Mamadou Bani Diallo : « La littérature malienne a connu un passé glorieux, connaît une période faste et a de beaux jours devant elle »


Dresser un bilan de la littérature malienne de ses débuts à nos jours. Voilà un exercice auquel s’est prêté le professeur de lettres et critique littéraire malien, Mamadou Bani Diallo, dans un entretien accordé à nos confrères de Noocultures. Le professeur salue le passé et le présent de la littérature malienne et garde de l’espoir en ce qui concerne son futur.  

« La littérature malienne a une histoire qui remonte à l’époque coloniale, celle du Soudan français, pendant laquelle elle a commencé à voir le jour », dit en introduction le professeur Mamadou Bani. Comme pionniers de cette littérature, il cite Moussa Travélé qui a publié dès 1910 un manuel en langue française et bambara, un dictionnaire bambara-français en 1913, un recueil de contes intitulé Contes et proverbes bambaras avec, en introduction, des éléments de droit coutumier en 1923. Suivra Fily Dabo Sissoko, qui a publié de nombreux ouvrages de 1920 jusqu’aux années 1950.

En dressant un bilan de la littérature malienne, sur le plan national et international, M. Diallo estime qu’elle a bonne presse.

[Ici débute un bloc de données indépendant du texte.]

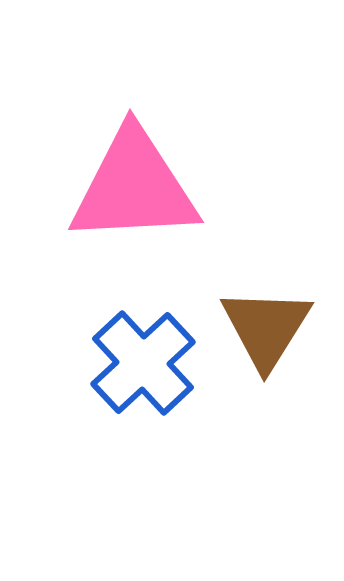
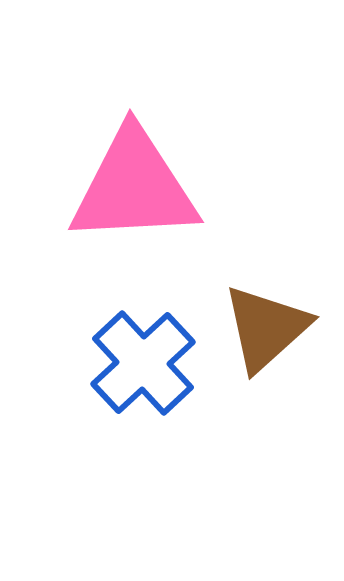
brown triangle: rotated 16 degrees clockwise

De grandes réussites sont à signaler selon lui comme le Grand Prix littéraire de l’Afrique noire remporté par plusieurs Maliens tels que Seydou Badian en 1960 avec Les Dirigeants africains face à leur peuple, Massa Makan en 1971 avec Janjon et autres chants populaires du Mali, Aoua Kéita avec Femme d’Afrique, Amadou Hampaté Ba avec L’Étrange destin de Wagrin, Modibo Soungalo Kéita avec L’Archer Bassari. Nous avons aussi Moussa Konaté, qui a obtenu plusieurs distinctions comme le prix Hervé-Deluen de l’Académie française et Yambo Ouloguem, le premier Africain à décrocher le prix Renaudot avec Le Devoir de violence.

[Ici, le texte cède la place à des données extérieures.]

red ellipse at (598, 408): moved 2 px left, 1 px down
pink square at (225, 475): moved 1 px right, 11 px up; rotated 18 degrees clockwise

Le professeur Diallo n’hésite pas à faire un clin d’œil aux auteurs de la nouvelle génération qui selon lui font la fierté de cette littérature : « Comme Fatoumata Kéita, Ousmane Diarra, Mohamed Diarra, Djénéba Fotigui Traoré, entre autres. » Ces derniers, à l’en croire, rejoignent des aînés comme Isamaïla Samba Traoré, Aminata Dramane Traoré, qui sont cités parmi les meilleurs écrivains aujourd’hui. « En un mot, je crois que la littérature malienne a connu un passé glorieux, connaît une période faste et a de beaux jours devant elle », explique le professeur Diallo, qui salue également l’engouement de la jeunesse autour du livre qui s’explique par un nouvel environnement intellectuel, et qui permet aux écrivains de s’exprimer, de participer à la réflexion sur les grandes questions de la société actuelle afin d’apporter leur contribution au progrès intellectuel et culturel de notre pays.

Cependant, l’arbre ne doit pas cacher la forêt. S’il y a aujourd’hui une chose qui handicape « cette période faste » de la littéraire malienne, c’est bien la mauvaise édition. Si certaines maisons d’édition font preuve de rigueur, d’autres, cependant, font acte d’une certaine négligence dans l’édition des livres. « Les livres mal édités desservent autant l’éditeur que l’auteur. Ces œuvres sont implicitement desservies à cause des insuffisances et lacunes qui constituent une source de démotivation pour le critique et pour le lecteur », remarque-t-il.

La relève de la littérature malienne est en marche. Mais si la nouvelle génération veut se montrer à la hauteur des attentes, elle doit faire de certains aspects son piédestal, notamment la lecture et la créativité, comme le recommande le professeur Diallo : « Un écrivain, c’est d’abord un grand lecteur. Il faut lire pour pouvoir écrire de bons livres. Aussi ne faudrait-il pas se contenter de reproduire mécaniquement ce qu’on prend ailleurs. Il faudrait parvenir à créer à partir de sa propre expérience et de sa propre sensibilité et celle de son entourage », conclut-il.